Once you’ve set up your experiments in A/B format, you already cut your initial list in half, but obviously you cannot run too many experiments at the same time. It’s hard to know the outcome of an experiment if five other simultaneous tests are influencing your life. You need to prioritize your experiments.

1.3 Set up goals for your experiment

Now that you’ve formulated your experiments and know with which one to start, it’s time to define a goal. Having a clear goal will not only give you motivation, but it will also help you focus your time and energy on achieving your goal.

“Be a goal digger.”

Let’s start with your highest priority experiment first. In order to make your life more awesome, define the following 3 things:

⦁ What exactly am I going to do?

⦁ How much time will I spend on it?

⦁ What does success look like?

Especially for non-quantifiable life improvements it’s really important to define your goals clearly. It’s easy to get caught up in perfecting a certain skill. If you don’t set a clear time frame or define what success looks like, you could easily spend years running your first experiment.

Spending years is not what you’re aiming for, but you should also not be too quick to judge. Allow yourself a certain amount of exploration time on a technique or skill, then decide whether or not it’s worth exploring further. If you’re doing A/B testing, make sure to spend an equal amount of time on both options.

Great! You nailed the definition stage, formulated experiments and set up experiment goals. Now you can get started with the exciting stuff: experimenting your way to an awesome life! Pick your highest priority experiment to start with.

Track your progress

The key to experimentation is not just to do it, but also to perform continued review on a daily basis to make sure you’re staying on track. You can use one of these goal tracking tools but a journal or a simple spreadsheet will suffice just fine.

The easiest way to measure non-quantifiable goals is to keep track of two things: time spent and emotion experienced.

Time spent. This is an easy measurement unit. Write down how much time you spent on your experiment each day. Once a week, you can compare your current measurement with your starting point. Are you on track? If yes, great! Keep up the momentum. If your answer is ‘no’, you should identify why not.

Emotion experienced. Are you feeling happier now that you picked up hiking as a hobby? Are you excited to do more of it? Of course, your measuring criteria will differ per experiment since they are closely related to your goal. Make a list of the emotions that are related to your goal and measure them on a scale of 1 to 5.

Review your goal

Of course, the aim is not to achieve mastery over a certain skill in a short period of time. The goal is to find things you enjoy working on to improve your life. If the activity you are testing brings positivity to your life in any way, keep it. Study it. Practice it. Get better at it. Enjoy the proccess. If not, move on to the next experiment.

It will only work for you if you commit to the process and follow it properly. Make sure to take the time to review your life experiments and the outcome. After a while you might discover patterns in things you tend to like or dislike. Use this knowledge to adjust your future experiments. But always keep an open mind to trying out new stuff.

If you were struggeling along the way, know that that is completely normal. Because after all, there is no progress without struggle. However, it is good to take some time to reflect the things that were blocking you so that you might be able to anticipate on those things next time.

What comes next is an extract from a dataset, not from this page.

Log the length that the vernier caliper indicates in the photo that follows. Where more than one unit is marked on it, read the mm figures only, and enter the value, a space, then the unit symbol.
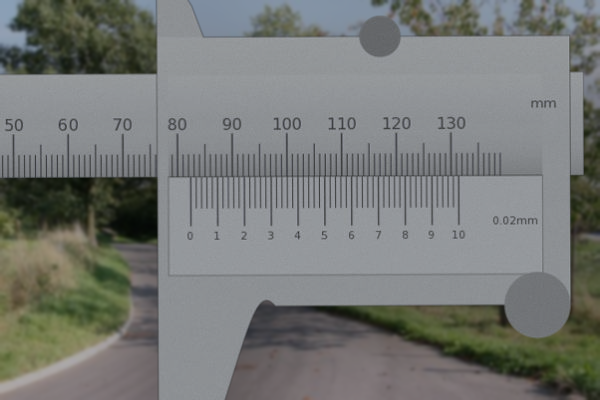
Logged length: 82.4 mm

“Success is the sum of small efforts, repeated day in and day out.”

Experimenting your way through life allows you to be productive. Rather than waiting for good things to happen, you get out there, find what makes you happy and focus on that. If you apply the Build-Measure-Learn model to yourself, you will have a clear direction, improved focus and better personal skills. Sweet!


Experiment your way through life. Try new stuff all the time. Challenge yourself. Discover new talents and passions. Practice every day. You will grow and improve fast. You have the power to transform your life. Take the opportunity to make it awesome.